V1, S1, and A1 deformation grids and vector plots. Deformation grids and vector plots of the primary sensory cortex landmarks. Whereas Figure 5 emphasizes the animal variation in shape grouped by strain, increased emphasis on the overall shape differences between strains is better illustrated by deformation grids and vector plots, two standard plot types for shape change depiction. 6A shows deformation grids for C57BL/6J, the consensus, and DBA/2J. 6B shows vector plots for C57BL/6J and DBA/2J, where the vector size is proportional to the observed changes. Effects in these plots have been increased 3-fold to better illustrate the differences between strains in the raw scale scatterplots above. See text for a more complete description of noted shape changes. The figures were composed in tpsRegr [32].

Figure 7

PMBSF Procrustes superimposition in ne-Emx2 mice. (7A) Procrustes superimposition of 26 barrel landmarks from C57BL/6J (blue) and DBA/2J (red) emphasizing the strain means from Figure 3 above. (7B) Procrustes superimposition of barrels from one wild-type mouse (blue) and one ne-Emx2 mouse (red) from figure 3 of [5] (original figure provided by D.D. O'Leary). In 7B we note two main shape differences. The first is highlighted by the gray box. Wild-type PMBSF shows lateral stretching relative to ne-Emx2 mice for the posterior parts of barrel rows A to E. Second, in the area not highlighted by the gray box (anterior ends of rows C, D, and E), there is rostral stretching in ne-Emx2 mice.
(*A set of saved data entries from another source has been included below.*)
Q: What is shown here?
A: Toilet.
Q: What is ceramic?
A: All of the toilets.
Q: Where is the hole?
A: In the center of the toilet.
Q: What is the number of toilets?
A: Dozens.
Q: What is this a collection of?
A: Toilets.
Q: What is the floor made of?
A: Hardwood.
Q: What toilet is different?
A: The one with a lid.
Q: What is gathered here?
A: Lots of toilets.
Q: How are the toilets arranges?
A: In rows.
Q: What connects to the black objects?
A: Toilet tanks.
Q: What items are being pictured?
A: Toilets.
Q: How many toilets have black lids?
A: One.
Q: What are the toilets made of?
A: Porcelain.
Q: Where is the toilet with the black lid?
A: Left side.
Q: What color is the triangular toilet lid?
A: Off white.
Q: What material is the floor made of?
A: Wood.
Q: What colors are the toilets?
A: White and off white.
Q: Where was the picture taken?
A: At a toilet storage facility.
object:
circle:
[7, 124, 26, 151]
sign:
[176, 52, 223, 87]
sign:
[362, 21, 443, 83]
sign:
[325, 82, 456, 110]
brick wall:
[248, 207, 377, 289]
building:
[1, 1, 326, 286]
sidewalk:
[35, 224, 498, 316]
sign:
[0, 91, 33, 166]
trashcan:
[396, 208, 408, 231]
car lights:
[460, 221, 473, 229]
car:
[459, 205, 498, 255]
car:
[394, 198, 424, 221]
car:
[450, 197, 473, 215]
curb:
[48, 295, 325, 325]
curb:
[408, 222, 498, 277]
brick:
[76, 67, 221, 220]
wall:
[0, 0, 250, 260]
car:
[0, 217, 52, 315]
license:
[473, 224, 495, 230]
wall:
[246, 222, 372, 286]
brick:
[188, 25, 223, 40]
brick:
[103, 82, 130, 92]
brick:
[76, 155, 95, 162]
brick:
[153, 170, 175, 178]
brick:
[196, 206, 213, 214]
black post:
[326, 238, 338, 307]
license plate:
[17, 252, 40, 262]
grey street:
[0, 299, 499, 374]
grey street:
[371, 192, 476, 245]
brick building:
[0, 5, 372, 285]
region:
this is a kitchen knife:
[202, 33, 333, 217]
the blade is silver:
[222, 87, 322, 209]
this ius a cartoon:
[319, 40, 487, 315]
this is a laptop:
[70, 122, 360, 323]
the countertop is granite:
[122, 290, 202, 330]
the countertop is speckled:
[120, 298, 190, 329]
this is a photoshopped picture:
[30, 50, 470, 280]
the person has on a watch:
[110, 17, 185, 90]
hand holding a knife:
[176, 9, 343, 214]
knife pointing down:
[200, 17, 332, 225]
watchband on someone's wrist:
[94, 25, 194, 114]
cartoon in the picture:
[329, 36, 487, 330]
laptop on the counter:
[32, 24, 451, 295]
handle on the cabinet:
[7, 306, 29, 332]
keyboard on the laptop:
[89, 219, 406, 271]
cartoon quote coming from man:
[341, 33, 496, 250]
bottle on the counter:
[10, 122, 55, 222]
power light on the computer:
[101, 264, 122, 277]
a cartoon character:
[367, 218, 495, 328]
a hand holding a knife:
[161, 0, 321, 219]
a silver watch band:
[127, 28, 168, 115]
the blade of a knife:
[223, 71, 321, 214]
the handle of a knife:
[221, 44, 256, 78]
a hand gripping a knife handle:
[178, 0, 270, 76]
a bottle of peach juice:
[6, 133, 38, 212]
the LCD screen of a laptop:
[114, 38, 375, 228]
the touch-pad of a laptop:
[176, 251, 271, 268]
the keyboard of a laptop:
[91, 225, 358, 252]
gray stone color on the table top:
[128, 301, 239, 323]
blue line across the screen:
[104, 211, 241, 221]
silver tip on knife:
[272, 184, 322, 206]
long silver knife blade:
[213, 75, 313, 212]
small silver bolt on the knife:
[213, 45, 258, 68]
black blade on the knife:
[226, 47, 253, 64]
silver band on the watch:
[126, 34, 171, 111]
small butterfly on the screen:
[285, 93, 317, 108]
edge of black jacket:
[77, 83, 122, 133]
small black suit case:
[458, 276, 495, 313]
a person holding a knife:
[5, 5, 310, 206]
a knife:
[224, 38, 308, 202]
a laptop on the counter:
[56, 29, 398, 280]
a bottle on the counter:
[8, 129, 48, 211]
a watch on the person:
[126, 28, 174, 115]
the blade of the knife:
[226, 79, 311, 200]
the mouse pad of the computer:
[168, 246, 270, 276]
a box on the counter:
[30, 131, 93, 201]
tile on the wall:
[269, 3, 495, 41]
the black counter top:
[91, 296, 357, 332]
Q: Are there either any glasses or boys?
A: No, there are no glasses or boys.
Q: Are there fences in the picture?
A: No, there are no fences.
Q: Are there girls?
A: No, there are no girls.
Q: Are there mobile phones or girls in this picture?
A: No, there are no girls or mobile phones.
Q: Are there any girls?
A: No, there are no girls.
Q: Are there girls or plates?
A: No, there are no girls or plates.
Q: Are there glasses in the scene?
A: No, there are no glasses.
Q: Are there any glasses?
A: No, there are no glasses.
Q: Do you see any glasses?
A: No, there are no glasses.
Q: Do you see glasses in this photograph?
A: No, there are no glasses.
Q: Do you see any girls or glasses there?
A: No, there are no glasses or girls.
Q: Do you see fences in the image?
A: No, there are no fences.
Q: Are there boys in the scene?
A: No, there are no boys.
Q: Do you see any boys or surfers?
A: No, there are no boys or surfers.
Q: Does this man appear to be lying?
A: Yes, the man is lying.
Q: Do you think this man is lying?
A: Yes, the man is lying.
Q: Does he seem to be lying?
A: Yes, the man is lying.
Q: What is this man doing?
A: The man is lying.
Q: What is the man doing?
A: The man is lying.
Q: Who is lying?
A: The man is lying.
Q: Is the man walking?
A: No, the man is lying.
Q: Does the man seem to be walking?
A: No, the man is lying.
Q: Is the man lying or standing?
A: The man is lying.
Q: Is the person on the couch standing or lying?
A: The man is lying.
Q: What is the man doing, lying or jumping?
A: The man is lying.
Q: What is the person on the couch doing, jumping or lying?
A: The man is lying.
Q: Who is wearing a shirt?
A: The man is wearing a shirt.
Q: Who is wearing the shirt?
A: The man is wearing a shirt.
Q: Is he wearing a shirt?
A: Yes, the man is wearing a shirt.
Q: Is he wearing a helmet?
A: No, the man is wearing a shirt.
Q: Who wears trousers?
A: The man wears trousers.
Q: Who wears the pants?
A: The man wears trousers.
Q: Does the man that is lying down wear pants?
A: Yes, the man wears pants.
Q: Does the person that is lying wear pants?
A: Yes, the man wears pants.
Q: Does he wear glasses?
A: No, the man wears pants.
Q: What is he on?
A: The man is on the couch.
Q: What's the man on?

This aspect is similar to the effect seen in DBA/2J versus C57BL/6J.

Figure 8

Uniform transformations. There are six uniform transformations. Translation in X (8A) or in Y (8B), scaling (8C), and rotation (8D) do not alter shape, and are removed prior to shape analysis. Translation, scaling, and rotation are not components of shape change, because shape is by definition invariant to these transformations. Compression (8E) and shearing (8F) do alter shape, but are different from non-uniform shape components. Reprinted from [9], page 136, with permission from Elsevier.